Singer’s #1 in fact, taken from 2011’s “X-Men: First Class”, is one I am not judged to dissect because I have not seen it. He includes the F-Bomb from the Catholic Priest in “Million Dollar Baby”, one of this blog’s favorite movies, though that would not make my list. Singer’s #5, however, in which Tom Hanks, of all people, dropped an f-bomb in “Catch Me If You Can” would make my list because, hey, that was the Hanks equivalent of when Henry Fonda appeared from the underbrush as the bad guy in “Once Upon a Time in the West.”

Singer’s #2, quoting “Anchorman: The Legend of Ron Burgundy”, would make my list too. And while I have thoughts, well, Will Ashton (@thewillofash) summarized them for me. He tweets: “I'm sure I've said it before, but Anchorman's F-bomb drop is not only a funny, punchy joke, but it also progresses the plot and it leads to the main character's redemption. A really practical and clever use of your one allotted f-word.”

“The Naked Gun 2 ½” would make my list, throwing out its lone F-bomb right away, when Zsa Zsa Gábor concludes the police siren POV opening credits by emerging from a car to slap the siren silent, both parodying herself and forcefully pushing past the point of self-parody, declaring, in that immortal accent, “this happens every fucking time I go shopping.” Who else needs to swear after that?

Obviously the F-bomb in “Adventures in Babysitting” would make my list. What is this, amateur hour? It’s not so much the F-bomb’s shock and awe – “Don’t fuck with the babysitter” – as it is honoring Elisabeth Shue earning her stripes as a legit fucking 80s action hero.
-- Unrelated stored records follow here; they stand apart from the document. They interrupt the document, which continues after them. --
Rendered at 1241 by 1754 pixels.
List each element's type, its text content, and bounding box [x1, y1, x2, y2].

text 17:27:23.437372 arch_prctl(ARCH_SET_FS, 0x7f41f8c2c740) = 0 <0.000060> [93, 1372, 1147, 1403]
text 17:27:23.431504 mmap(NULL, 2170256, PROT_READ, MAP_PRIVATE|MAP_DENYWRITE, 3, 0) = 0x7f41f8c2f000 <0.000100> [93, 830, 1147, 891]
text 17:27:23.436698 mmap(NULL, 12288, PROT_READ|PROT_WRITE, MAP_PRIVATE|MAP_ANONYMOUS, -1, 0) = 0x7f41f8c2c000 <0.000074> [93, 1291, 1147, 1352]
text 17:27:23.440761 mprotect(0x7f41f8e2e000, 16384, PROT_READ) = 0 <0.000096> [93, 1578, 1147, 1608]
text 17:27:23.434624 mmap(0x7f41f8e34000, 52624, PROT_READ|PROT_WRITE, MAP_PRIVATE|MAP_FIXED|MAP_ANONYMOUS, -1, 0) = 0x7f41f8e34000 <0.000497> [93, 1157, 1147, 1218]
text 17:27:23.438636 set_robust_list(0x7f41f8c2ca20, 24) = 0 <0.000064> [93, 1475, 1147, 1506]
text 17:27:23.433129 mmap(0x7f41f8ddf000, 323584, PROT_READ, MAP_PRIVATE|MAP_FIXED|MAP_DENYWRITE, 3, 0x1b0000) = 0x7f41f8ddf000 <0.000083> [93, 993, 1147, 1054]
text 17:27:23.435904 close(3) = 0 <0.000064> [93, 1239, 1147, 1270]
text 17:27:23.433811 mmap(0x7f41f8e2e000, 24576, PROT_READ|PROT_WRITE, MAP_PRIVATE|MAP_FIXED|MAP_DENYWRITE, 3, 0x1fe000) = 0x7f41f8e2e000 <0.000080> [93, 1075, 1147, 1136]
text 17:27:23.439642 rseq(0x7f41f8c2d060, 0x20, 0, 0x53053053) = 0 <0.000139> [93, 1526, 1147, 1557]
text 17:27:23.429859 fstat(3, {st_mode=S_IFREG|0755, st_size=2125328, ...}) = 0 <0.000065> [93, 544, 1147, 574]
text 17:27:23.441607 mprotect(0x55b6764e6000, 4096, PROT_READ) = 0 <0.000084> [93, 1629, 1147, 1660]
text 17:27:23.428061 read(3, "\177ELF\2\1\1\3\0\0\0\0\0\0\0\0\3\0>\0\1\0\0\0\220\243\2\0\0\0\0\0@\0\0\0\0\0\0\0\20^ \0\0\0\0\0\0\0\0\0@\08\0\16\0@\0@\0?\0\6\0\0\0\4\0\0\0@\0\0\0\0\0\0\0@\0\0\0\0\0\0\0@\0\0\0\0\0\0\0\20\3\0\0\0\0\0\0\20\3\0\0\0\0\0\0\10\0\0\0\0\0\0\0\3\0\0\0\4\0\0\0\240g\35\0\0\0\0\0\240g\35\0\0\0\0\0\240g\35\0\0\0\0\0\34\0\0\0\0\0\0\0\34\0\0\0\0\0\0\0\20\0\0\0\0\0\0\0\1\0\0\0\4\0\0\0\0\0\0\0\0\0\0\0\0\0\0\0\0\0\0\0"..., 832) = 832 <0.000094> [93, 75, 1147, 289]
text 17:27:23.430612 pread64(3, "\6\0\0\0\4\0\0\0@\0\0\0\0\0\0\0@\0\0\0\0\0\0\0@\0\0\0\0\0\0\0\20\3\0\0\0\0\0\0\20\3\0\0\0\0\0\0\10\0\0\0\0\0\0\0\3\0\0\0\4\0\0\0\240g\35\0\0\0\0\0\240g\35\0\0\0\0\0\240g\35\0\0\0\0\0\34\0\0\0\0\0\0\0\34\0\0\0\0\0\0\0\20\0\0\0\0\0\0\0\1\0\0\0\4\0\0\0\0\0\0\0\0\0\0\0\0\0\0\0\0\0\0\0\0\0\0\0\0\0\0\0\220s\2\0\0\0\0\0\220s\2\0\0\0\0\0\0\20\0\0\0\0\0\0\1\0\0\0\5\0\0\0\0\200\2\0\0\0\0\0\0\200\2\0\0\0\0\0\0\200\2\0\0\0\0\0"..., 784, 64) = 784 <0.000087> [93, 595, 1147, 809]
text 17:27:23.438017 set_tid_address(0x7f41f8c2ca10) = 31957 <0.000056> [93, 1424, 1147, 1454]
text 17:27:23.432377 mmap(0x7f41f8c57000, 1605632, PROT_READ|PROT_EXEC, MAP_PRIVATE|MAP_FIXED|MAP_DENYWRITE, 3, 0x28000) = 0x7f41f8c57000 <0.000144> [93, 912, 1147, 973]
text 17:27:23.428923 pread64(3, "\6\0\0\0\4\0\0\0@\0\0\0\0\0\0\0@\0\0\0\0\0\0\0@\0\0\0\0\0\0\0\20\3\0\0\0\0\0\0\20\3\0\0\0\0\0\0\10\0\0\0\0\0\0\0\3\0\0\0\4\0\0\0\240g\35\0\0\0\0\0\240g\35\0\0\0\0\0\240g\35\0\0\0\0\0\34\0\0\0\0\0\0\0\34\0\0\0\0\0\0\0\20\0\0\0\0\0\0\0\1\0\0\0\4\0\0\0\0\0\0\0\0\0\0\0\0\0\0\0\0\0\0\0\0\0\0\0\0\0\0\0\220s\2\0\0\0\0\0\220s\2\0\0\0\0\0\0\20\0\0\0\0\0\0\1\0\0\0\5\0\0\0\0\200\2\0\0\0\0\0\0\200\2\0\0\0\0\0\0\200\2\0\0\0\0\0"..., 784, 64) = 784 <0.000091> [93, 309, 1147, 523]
And while, as stated, Will Ashton is spot-on in his analysis of the depth to “Anchorman’s” F-bomb, I slightly prefer the depth to another F-bomb, one culled from the eternally underappreciated “Bowfinger”, as my #1 PG-13 F-bomb. Because its F-bomb, nobly allocated to Eddie Murphy by writer Steve Martin even though Martin co-starred, is itself a commentary on movie dialogue. In fact, let’s just roll the whole exchange:

Agent: “The script has that moment.” 
Kit Ramsey: “When?” 
Agent: “You say, ‘I enjoyed meeting you, Cliff.’ Then you push the guy right over the cliff.” 
Kit Ramsey: “That’s too much for the audience to have to think about. They have to know that the guy’s name is Cliff, they have to know that he’s on a cliff, and that Cliff and the cliff is the same. It’s too cerebral. We’re trying to make a movie, not a film. You’re supposed to be the agent! You better find me a line like the time I told Tommy Lee Jones ‘Fuck y’all,’ and blew his brains out.”